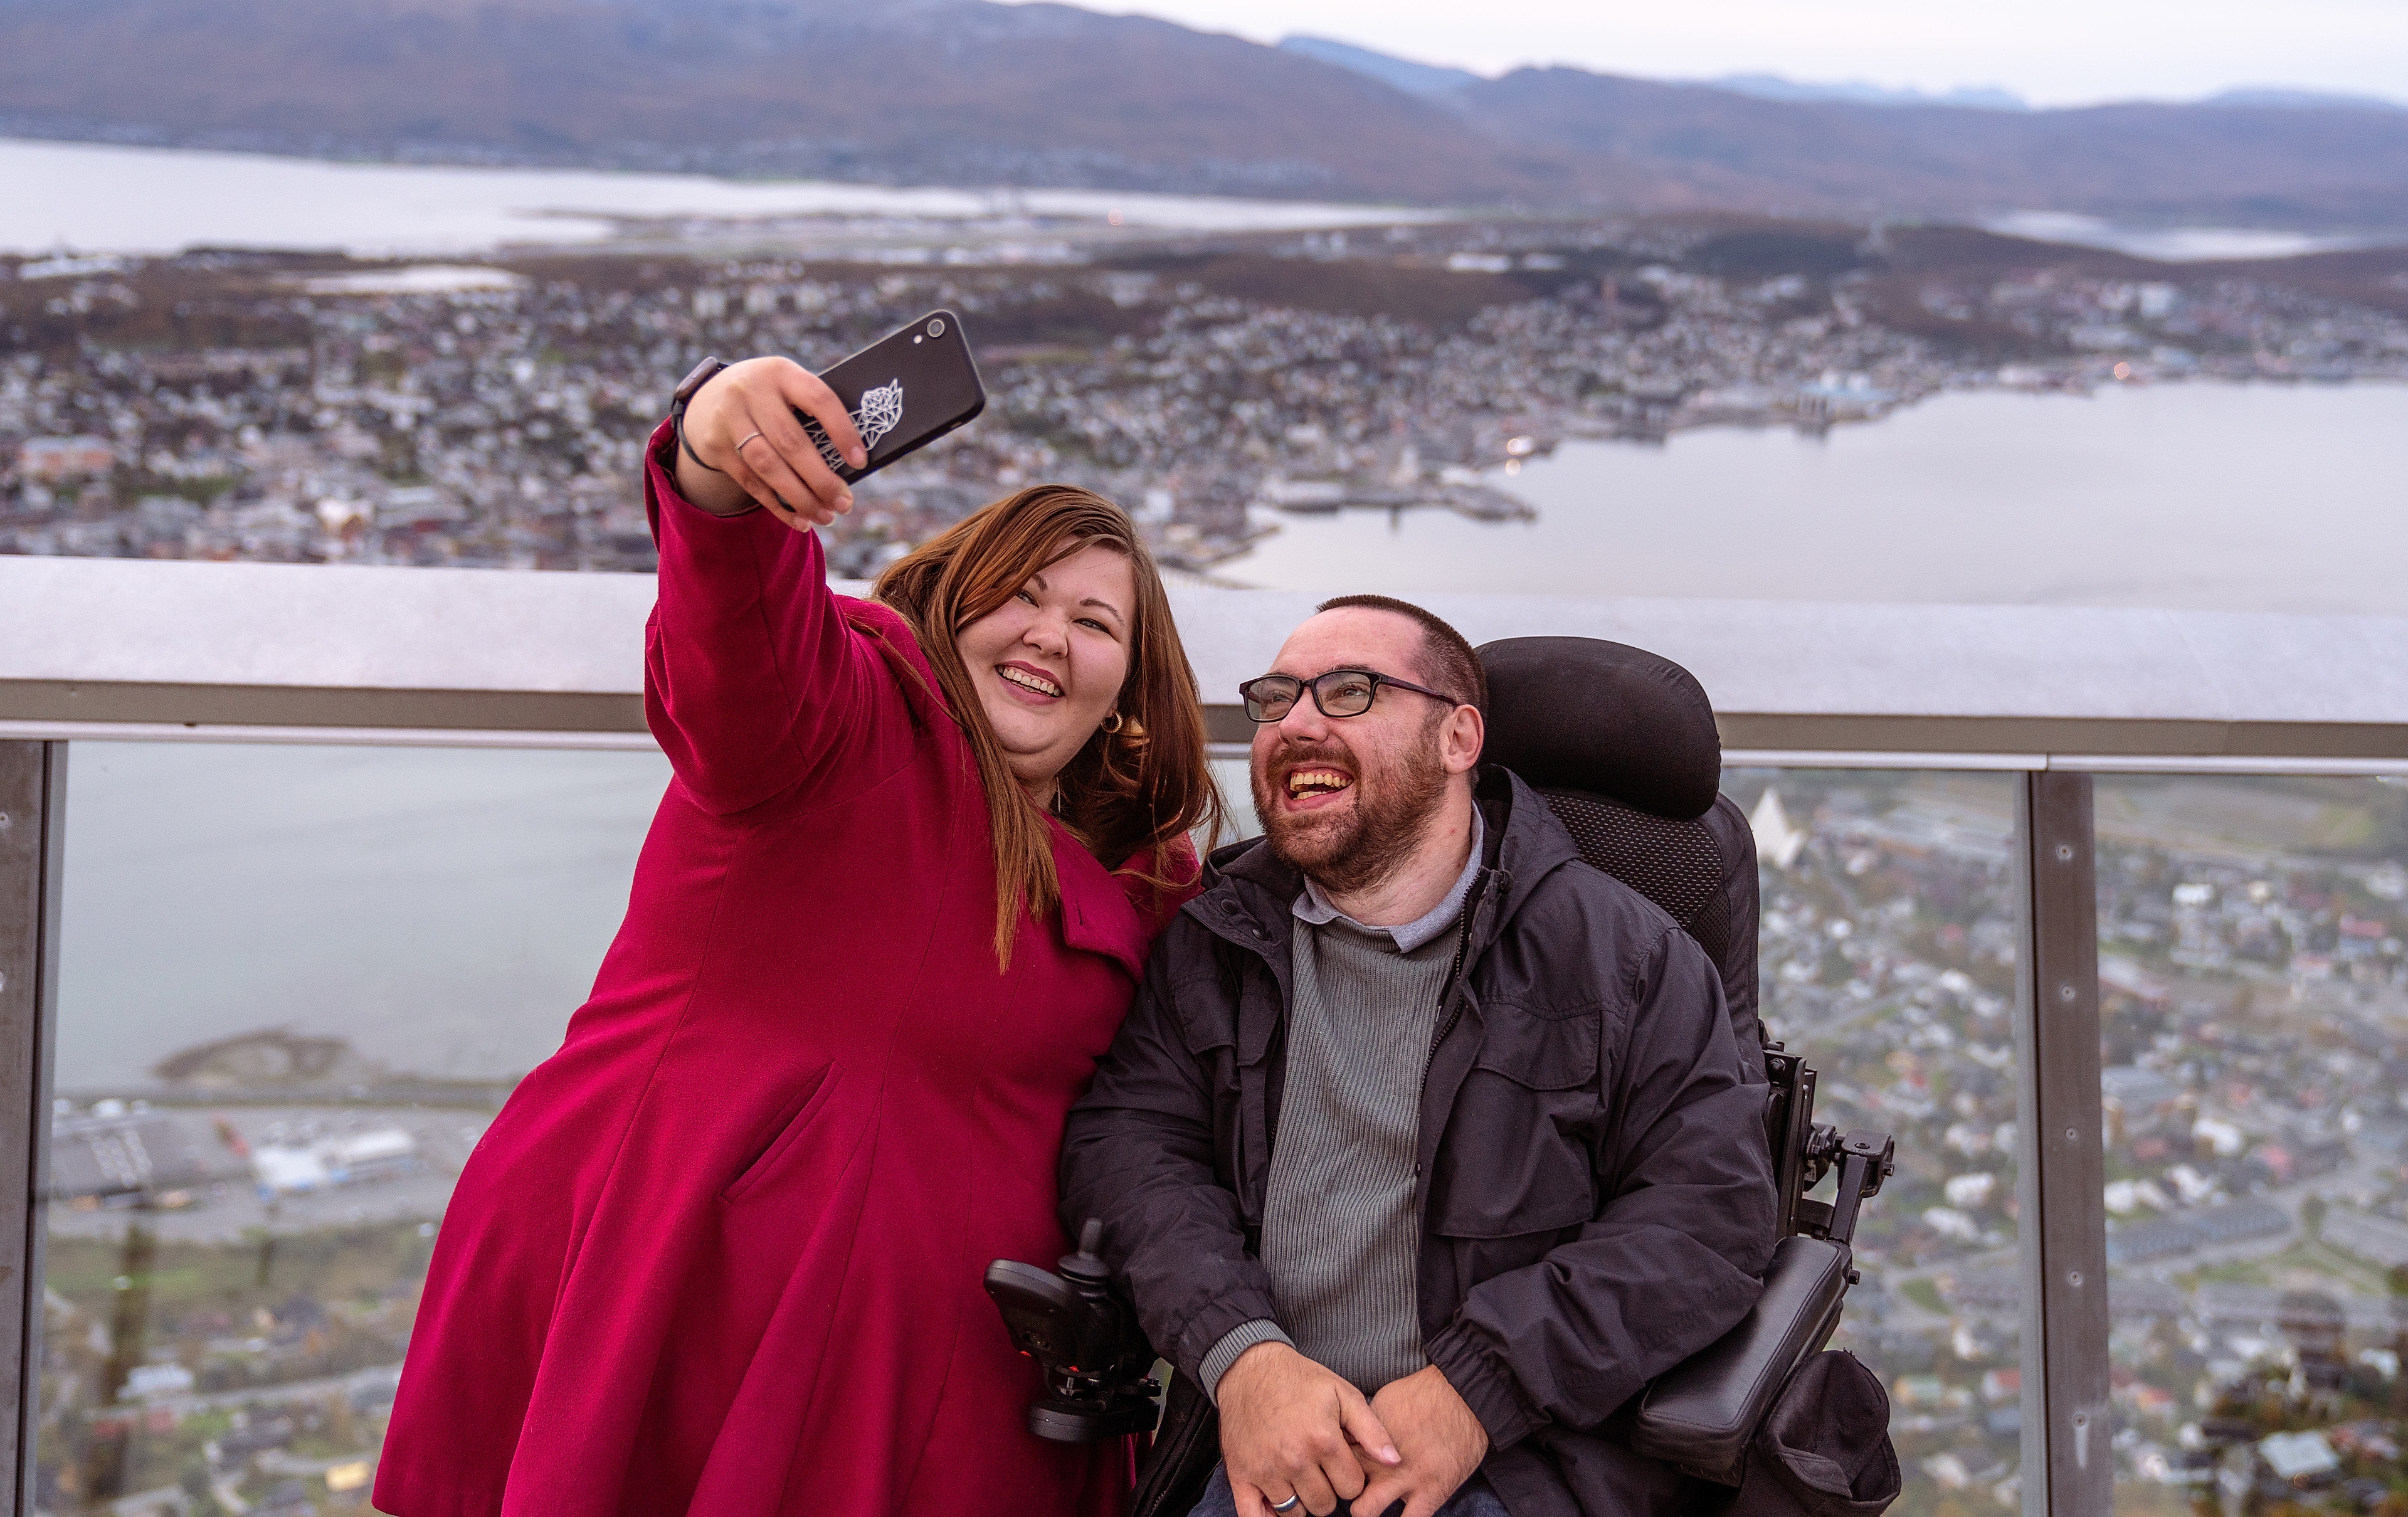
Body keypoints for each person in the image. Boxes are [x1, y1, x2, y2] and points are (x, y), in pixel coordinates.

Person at [376, 355, 1220, 1516]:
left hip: (963, 1383)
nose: (1048, 636)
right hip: (685, 1296)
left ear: (1127, 683)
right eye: (1019, 593)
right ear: (947, 601)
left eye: (1092, 621)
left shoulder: (1146, 886)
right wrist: (715, 455)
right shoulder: (846, 725)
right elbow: (739, 636)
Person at [1059, 595, 1777, 1517]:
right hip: (1268, 1446)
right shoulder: (1219, 935)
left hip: (1517, 1464)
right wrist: (1244, 1357)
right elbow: (1127, 1152)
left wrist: (1479, 1389)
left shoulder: (1623, 956)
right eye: (1276, 699)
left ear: (1459, 739)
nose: (1296, 725)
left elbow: (1707, 1217)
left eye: (1349, 692)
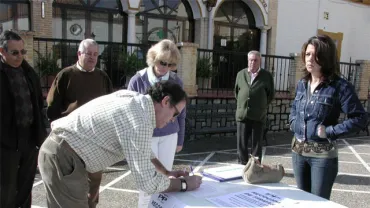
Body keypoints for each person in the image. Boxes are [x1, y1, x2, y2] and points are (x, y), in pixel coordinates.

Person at [38, 80, 202, 207]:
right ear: (166, 101)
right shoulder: (141, 120)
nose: (173, 120)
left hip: (65, 154)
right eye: (174, 114)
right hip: (64, 157)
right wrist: (184, 184)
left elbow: (143, 151)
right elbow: (147, 183)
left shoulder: (136, 102)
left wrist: (166, 172)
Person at [289, 35, 368, 200]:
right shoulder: (302, 84)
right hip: (298, 153)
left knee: (318, 203)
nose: (309, 59)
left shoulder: (339, 87)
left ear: (325, 58)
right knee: (301, 201)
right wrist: (292, 122)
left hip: (322, 158)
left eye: (315, 55)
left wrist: (330, 131)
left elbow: (360, 118)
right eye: (308, 54)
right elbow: (294, 108)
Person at [127, 39, 186, 207]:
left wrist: (180, 139)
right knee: (146, 179)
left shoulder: (176, 81)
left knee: (165, 179)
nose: (164, 67)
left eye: (169, 64)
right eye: (162, 62)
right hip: (146, 136)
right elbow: (130, 111)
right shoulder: (138, 80)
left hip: (169, 135)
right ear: (154, 57)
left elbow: (182, 112)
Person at [0, 30, 47, 207]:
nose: (20, 56)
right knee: (6, 188)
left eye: (22, 52)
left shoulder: (29, 73)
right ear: (2, 52)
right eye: (14, 52)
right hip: (6, 143)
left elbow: (39, 104)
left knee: (27, 186)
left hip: (29, 139)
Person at [46, 38, 113, 122]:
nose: (92, 57)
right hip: (71, 127)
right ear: (79, 54)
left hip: (97, 128)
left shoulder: (103, 77)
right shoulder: (66, 75)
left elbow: (110, 104)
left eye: (95, 54)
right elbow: (53, 105)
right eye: (88, 53)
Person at [234, 50, 275, 164]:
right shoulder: (240, 74)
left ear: (259, 61)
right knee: (241, 144)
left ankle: (255, 168)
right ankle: (242, 166)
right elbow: (237, 92)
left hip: (258, 115)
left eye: (255, 60)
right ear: (248, 61)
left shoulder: (266, 76)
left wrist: (260, 105)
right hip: (243, 115)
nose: (252, 62)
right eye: (250, 60)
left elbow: (270, 95)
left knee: (256, 144)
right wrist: (244, 104)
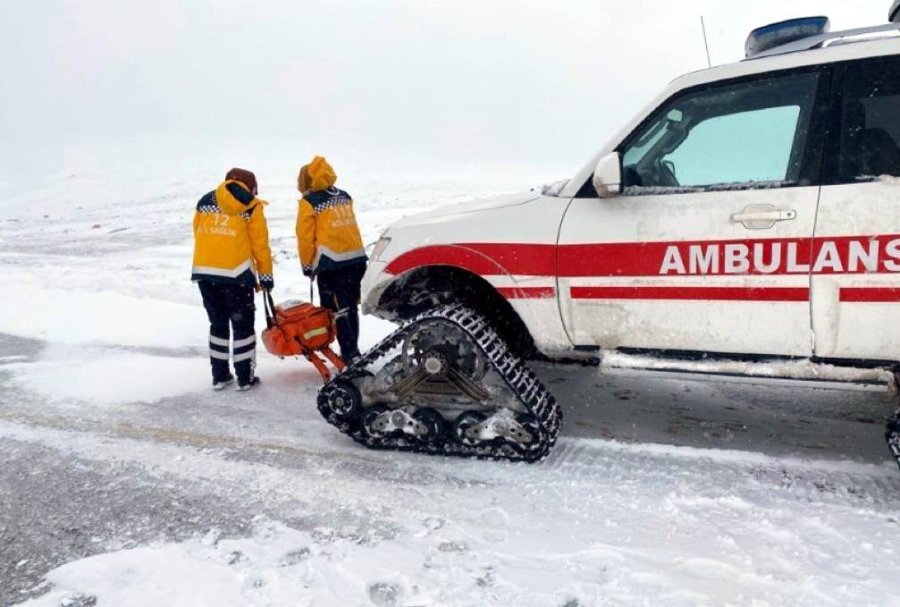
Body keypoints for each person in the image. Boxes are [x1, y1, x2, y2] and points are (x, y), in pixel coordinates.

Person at [192, 168, 274, 391]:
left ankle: (220, 376)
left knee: (217, 324)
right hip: (237, 275)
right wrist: (266, 276)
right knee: (242, 327)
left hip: (205, 273)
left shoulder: (204, 201)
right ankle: (245, 378)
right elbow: (260, 244)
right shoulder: (251, 205)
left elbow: (197, 231)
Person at [296, 156, 367, 362]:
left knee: (337, 310)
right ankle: (352, 350)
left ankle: (349, 354)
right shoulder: (344, 196)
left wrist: (307, 265)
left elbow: (305, 238)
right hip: (356, 259)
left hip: (332, 264)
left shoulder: (309, 203)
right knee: (350, 307)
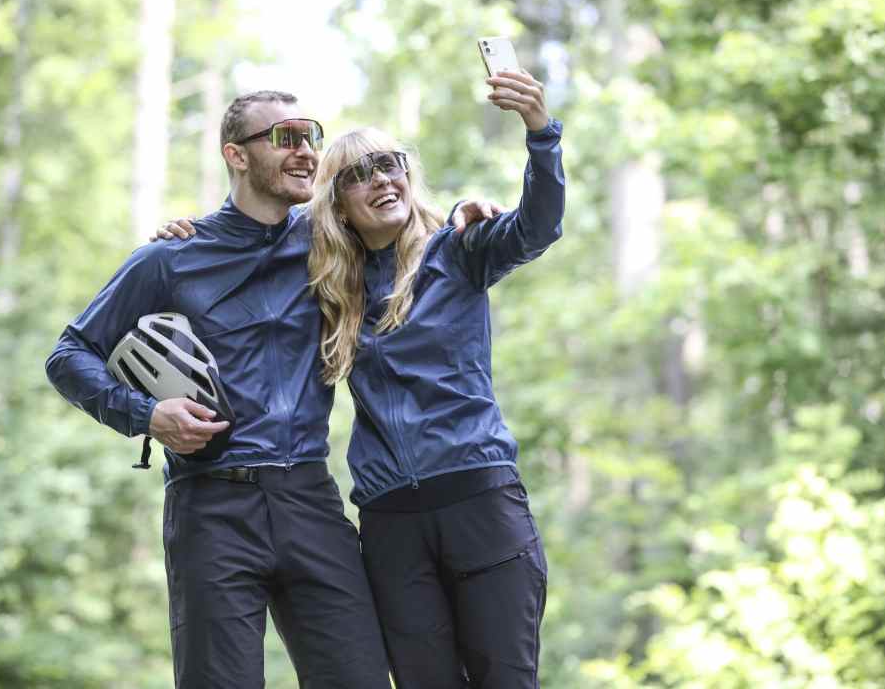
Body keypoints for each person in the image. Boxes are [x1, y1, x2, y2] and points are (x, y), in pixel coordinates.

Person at [158, 69, 564, 687]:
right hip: (390, 520)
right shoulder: (329, 282)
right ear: (337, 206)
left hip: (480, 500)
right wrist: (190, 232)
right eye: (356, 174)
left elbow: (537, 226)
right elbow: (249, 240)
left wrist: (539, 133)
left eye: (390, 163)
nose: (380, 179)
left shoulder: (459, 251)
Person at [45, 91, 395, 689]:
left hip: (309, 498)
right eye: (286, 138)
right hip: (211, 509)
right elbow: (68, 355)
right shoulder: (170, 257)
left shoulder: (329, 239)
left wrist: (471, 210)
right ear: (236, 154)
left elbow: (404, 218)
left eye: (310, 135)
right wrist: (148, 414)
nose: (307, 152)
■ ■ ■ ■ ■ ■ ■
Copy out all the data above exactly as written. Skip the pictures.

**Answer space**
Body keypoints for each person in the image. Boxes are [x1, y1, x2, y2] and points are (x, y), in pixel coordinates.

Person at [376, 355, 1220, 1516]:
left hip: (963, 1383)
nose: (1048, 636)
right hip: (685, 1296)
left ear: (1127, 683)
right eye: (1019, 593)
right ear: (947, 601)
left eye: (1092, 621)
left shoulder: (1146, 886)
right wrist: (715, 455)
right shoulder: (846, 725)
right elbow: (739, 636)
Person at [1059, 595, 1777, 1517]:
right hip: (1268, 1446)
right shoulder: (1219, 935)
left hip: (1517, 1464)
right wrist: (1244, 1357)
right elbow: (1127, 1152)
left wrist: (1479, 1389)
left shoulder: (1623, 956)
right eye: (1276, 699)
left ear: (1459, 739)
nose: (1296, 725)
left elbow: (1707, 1217)
left eye: (1349, 692)
Body keypoints for each person in the image. Boxes are [x1, y1, x2, y2] and points are (x, y), in pixel coordinates.

Person at [38, 80, 202, 207]:
right ear: (166, 101)
right shoulder: (141, 120)
nose: (173, 120)
left hip: (65, 154)
right eye: (174, 114)
right hip: (64, 157)
right wrist: (184, 184)
left elbow: (143, 151)
right elbow: (147, 183)
left shoulder: (136, 102)
left wrist: (166, 172)
Person at [289, 35, 368, 200]:
right shoulder: (302, 84)
right hip: (298, 153)
left knee: (318, 203)
nose: (309, 59)
left shoulder: (339, 87)
left ear: (325, 58)
right knee: (301, 201)
right wrist: (292, 122)
left hip: (322, 158)
left eye: (315, 55)
left wrist: (330, 131)
left elbow: (360, 118)
right eye: (308, 54)
right elbow: (294, 108)
Person at [127, 39, 186, 207]:
left wrist: (180, 139)
right knee: (146, 179)
left shoulder: (176, 81)
left knee: (165, 179)
nose: (164, 67)
left eye: (169, 64)
right eye: (162, 62)
right hip: (146, 136)
right elbow: (130, 111)
right shoulder: (138, 80)
left hip: (169, 135)
right ear: (154, 57)
left elbow: (182, 112)
Person at [0, 30, 47, 207]:
nose: (20, 56)
right knee: (6, 188)
left eye: (22, 52)
left shoulder: (29, 73)
right ear: (2, 52)
right eye: (14, 52)
right hip: (6, 143)
left elbow: (39, 104)
left knee: (27, 186)
left hip: (29, 139)
Person at [46, 38, 113, 122]:
nose: (92, 57)
right hip: (71, 127)
right ear: (79, 54)
left hip: (97, 128)
left shoulder: (103, 77)
right shoulder: (66, 75)
left elbow: (110, 104)
left eye: (95, 54)
right elbow: (53, 105)
right eye: (88, 53)
Person at [234, 50, 275, 164]:
right shoulder: (240, 74)
left ear: (259, 61)
right knee: (241, 144)
left ankle: (255, 168)
right ankle: (242, 166)
right elbow: (237, 92)
left hip: (258, 115)
left eye: (255, 60)
right ear: (248, 61)
left shoulder: (266, 76)
left wrist: (260, 105)
right hip: (243, 115)
nose: (252, 62)
right eye: (250, 60)
left elbow: (270, 95)
left knee: (256, 144)
right wrist: (244, 104)
Body keypoints for each person in the image. Boxes are [x1, y1, x2, y2] and points are (x, y), in pixel coordinates.

Person at [192, 168, 274, 391]:
left ankle: (220, 376)
left knee: (217, 324)
right hip: (237, 275)
right wrist: (266, 276)
right knee: (242, 327)
left hip: (205, 273)
left shoulder: (204, 201)
right ankle: (245, 378)
right elbow: (260, 244)
right shoulder: (251, 205)
left elbow: (197, 231)
Person at [296, 156, 367, 362]:
left knee: (337, 310)
right ankle: (352, 350)
left ankle: (349, 354)
right shoulder: (344, 196)
left wrist: (307, 265)
left elbow: (305, 238)
right hip: (356, 259)
left hip: (332, 264)
left shoulder: (309, 203)
right knee: (350, 307)
Body keypoints for each person in the image. Boxes are [x1, y1, x2, y2] and points are (x, y), in pixel coordinates.

Person at [158, 69, 564, 687]:
right hip: (390, 520)
right shoulder: (329, 282)
right ear: (337, 206)
left hip: (480, 500)
right wrist: (190, 232)
right eye: (356, 174)
left elbow: (537, 226)
right elbow: (249, 240)
left wrist: (539, 133)
left eye: (390, 163)
nose: (380, 179)
left shoulder: (459, 251)
Person at [45, 91, 395, 689]:
left hip: (309, 498)
right eye: (286, 138)
right hip: (211, 509)
right elbow: (68, 355)
right shoulder: (170, 257)
left shoulder: (329, 239)
left wrist: (471, 210)
right ear: (236, 154)
left elbow: (404, 218)
left eye: (310, 135)
right wrist: (148, 414)
nose: (307, 152)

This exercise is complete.